Dies kann in den Beschwerdefällen vor allem im Hinblick darauf bejaht werden, daß die Erklärungen der Vertragsparteien jeweils auf eine zeitlich unmittelbar an die ursprünglich vereinbarte Vertragsdauer anschließende Fortdauer der (inhaltlich identen) wechselseitigen Rechte und Pflichten aus dem ursprünglichen Kreditverhältnis gerichtet waren. Weiters ist in diesem Zusammenhang von Bedeutung, daß die Ersuchen der Kreditnehmer, den eingeräumten Kredit zu prolongieren (in zwei Fällen auch die darauf folgenden Prolongationsanbote der Beschwerdeführerin) während der Laufzeit der ursprünglichen Kredite gestellt wurden und die Vereinbarung der Prolongation jeweils wenige Tage bzw. Wochen nach dem bedungenen Ablauf der ursprünglich vereinbarten Kreditlaufzeit wirksam zustande kam.

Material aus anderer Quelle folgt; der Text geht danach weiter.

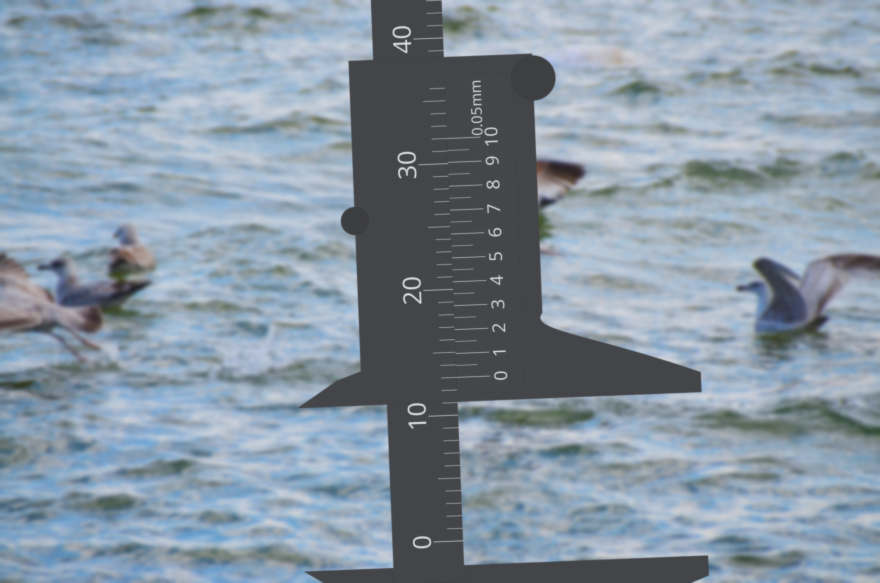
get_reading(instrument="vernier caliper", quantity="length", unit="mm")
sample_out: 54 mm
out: 13.0 mm
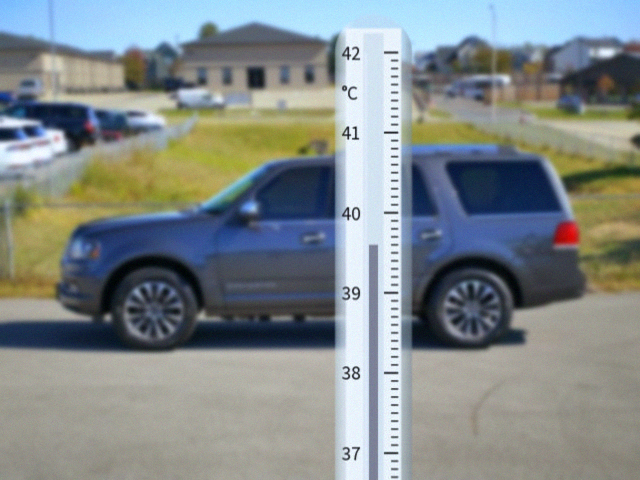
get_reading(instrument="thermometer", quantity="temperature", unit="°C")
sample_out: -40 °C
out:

Diese Umstände rechtfertigen es, die auf "Verlängerung des Vertragsverhältnisses" gerichteten Vereinbarungen der Vertragsparteien - ungeachtet der Frage, ob damit zivilrechtlich "neue" Vertragsverhältnisse begründet wurden - als "Prolongationen" im Sinne des § 33 TP 19 Abs. 4 Z. 1 GebG aufzufassen. Dabei handelt es sich in den Beschwerdefällen durchwegs um Prolongationen, auf die der Tatbestand der Gebührenbefreiung nach dem ersten Halbsatz der zuletzt zitierten Vorschrift (Verlängerung des Kreditverhältnisses auf eine Gesamtdauer von höchstens fünf Jahren) zutrifft; sie unterliegen daher der Gebührenfreiheit nach dieser Gesetzesstelle.

Die von der gegenteiligen Rechtsansicht ausgehenden angefochtenen Bescheide sind daher mit inhaltlicher Rechtswidrigkeit belastet; sie waren gemäß § 42 Abs. 2 Z. 1 VwGG aufzuheben.

Die Entscheidung über den Aufwandersatz beruht auf den §§ 47 ff VwGG in Verbindung mi der Verordnung BGBl. Nr. 104/1991.